Surrounded by bunches of bright sunflowers and chamomile, Rosa Lagla gently performs soul-cleansing limpia treatments in a market just a few blocks from Plaza de San Francisco, hub of Quito’s restored Old Town. Rubbing handfuls of stinging nettles, sweet herbs, and rose petals into the skin drives out bad energy, she says, working the plants to a pulp. With botanicals brimming from plastic bags, Lagla brings the Andean healing practice to guests of the newly restored Casa Gangotena on the plaza. Healer and hotel span two worlds, the traditional and the modern, both reinvigorating this city of 1.6 million.

For too long, travelers have neglected Ecuador’s capital city en route to the nation’s marquee attraction, the Galápagos Islands. Though its Spanish colonial center has been enshrined as a UNESCO World Heritage site since 1978, the area has more recently undergone a renaissance warranting longer stays. In the past decade, city officials have invested nearly $500 million to make improvements to its historic quarter. At Quito’s heart, cobblestoned streets and pastel-colored mansions hem the revitalized San Francisco Church. Many restorers of the landmark learned to apply gold leaf, inlay wood, and chisel statuary in a nearby workshop with a mission to teach skills to impoverished teenagers with an aptitude for art. People are primary in Quito’s new museums. Emphasizing storytelling, Casa del Alabado arranges its pre-Columbian art and artifacts thematically to dramatize the mystery of the ancients. Quito’s historic center is now beginning to cultivate a vibrant nightlife. On Calle La Ronda, music sings out from restaurants and bars. But Lagla lifts spirits the old way. Sweeping up sage post-ritual, she says, “Se fue, el espanto. La energia vuelve—It’s gone, the fright. Energy returns.” She could be speaking of Quito, too. —Elaine Glusac

Travel Tips

When to Go: June-September (dry season, cool temperatures)
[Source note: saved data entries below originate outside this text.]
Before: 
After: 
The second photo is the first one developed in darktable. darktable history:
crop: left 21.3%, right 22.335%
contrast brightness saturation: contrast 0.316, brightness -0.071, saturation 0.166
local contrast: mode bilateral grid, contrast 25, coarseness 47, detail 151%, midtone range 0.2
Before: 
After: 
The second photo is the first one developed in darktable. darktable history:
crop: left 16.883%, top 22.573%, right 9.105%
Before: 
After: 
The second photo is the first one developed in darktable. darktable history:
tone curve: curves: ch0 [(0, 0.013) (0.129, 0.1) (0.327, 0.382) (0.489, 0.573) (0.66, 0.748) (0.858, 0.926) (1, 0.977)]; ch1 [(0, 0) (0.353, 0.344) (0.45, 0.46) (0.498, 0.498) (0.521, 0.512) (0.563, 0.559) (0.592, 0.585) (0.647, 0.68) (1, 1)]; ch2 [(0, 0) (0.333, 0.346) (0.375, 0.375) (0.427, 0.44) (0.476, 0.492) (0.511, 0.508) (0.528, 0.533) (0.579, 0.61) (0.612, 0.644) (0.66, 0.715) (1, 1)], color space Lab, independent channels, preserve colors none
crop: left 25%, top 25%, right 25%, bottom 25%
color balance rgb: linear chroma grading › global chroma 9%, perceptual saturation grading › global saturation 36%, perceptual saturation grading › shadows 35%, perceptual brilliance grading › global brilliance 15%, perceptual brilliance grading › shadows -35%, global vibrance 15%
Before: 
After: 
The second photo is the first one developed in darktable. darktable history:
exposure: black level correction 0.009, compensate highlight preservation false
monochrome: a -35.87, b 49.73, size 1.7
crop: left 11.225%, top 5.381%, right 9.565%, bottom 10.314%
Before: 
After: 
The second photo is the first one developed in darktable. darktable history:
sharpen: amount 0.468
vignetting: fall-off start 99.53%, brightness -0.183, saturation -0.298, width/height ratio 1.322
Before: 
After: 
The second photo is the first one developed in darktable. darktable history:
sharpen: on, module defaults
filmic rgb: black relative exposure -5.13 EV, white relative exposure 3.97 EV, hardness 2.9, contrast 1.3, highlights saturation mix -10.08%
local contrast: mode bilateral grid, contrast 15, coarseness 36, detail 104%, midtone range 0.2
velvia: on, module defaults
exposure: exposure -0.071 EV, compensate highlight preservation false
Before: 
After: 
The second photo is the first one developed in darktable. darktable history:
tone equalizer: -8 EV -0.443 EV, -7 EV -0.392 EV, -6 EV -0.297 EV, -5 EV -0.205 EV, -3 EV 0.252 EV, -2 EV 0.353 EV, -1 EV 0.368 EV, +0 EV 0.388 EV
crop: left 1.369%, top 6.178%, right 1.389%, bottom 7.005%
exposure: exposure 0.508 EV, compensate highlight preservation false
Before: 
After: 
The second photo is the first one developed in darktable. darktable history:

Where to Stay: Casa Gangotena combines luxury lodging with numerous cultural immersion opportunities supporting Quito’s Heritage Guardians program.

How to Get Around: The extensive transportation network includes private and public buses, the Trolebus (trolley bus), and trains. On a clear day, take the TelefériQo scenic gondola up the slope of Pichincha Volcano for panoramic views of the city and the Andes.

Where to Eat or Drink: Assemble a group of at least six to book a private, three-course dinner at indigenous community-owned Kallari Café in La Mariscal. The $7.50 per person tab includes a brief Kichwa language and cultural presentation, plus an inside view (and taste) of Kallari’s single-origin artisanal chocolate and coffee production process.

What to Buy: Pick up tchotchkes in the La Mariscal craft stalls, and stroll along Calle La Ronda during the day to soak up the colonial past. For authentic Ecuadorian tapestries, straw fedoras, masks, and tiles, visit the esteemed Olga Fisch Folklore Gallery and Museum.

What to Watch Before You Go: Prometeo Deportado (Prometheus, Deported). This 2009 film from Ecuadorian director Fernando Mieles explores how immigration has affected Ecuadorian society, which counts some three million of its people living and working abroad.

Fun Fact: Sitting 9,350 feet above sea level, Quito is one of the world’s highest capital cities. Its formal name, San Francisco de Quito, reflects both the city’s pre-Inca, indigenous Quitu culture and nearly 300-year (1534-1822) Spanish colonial period.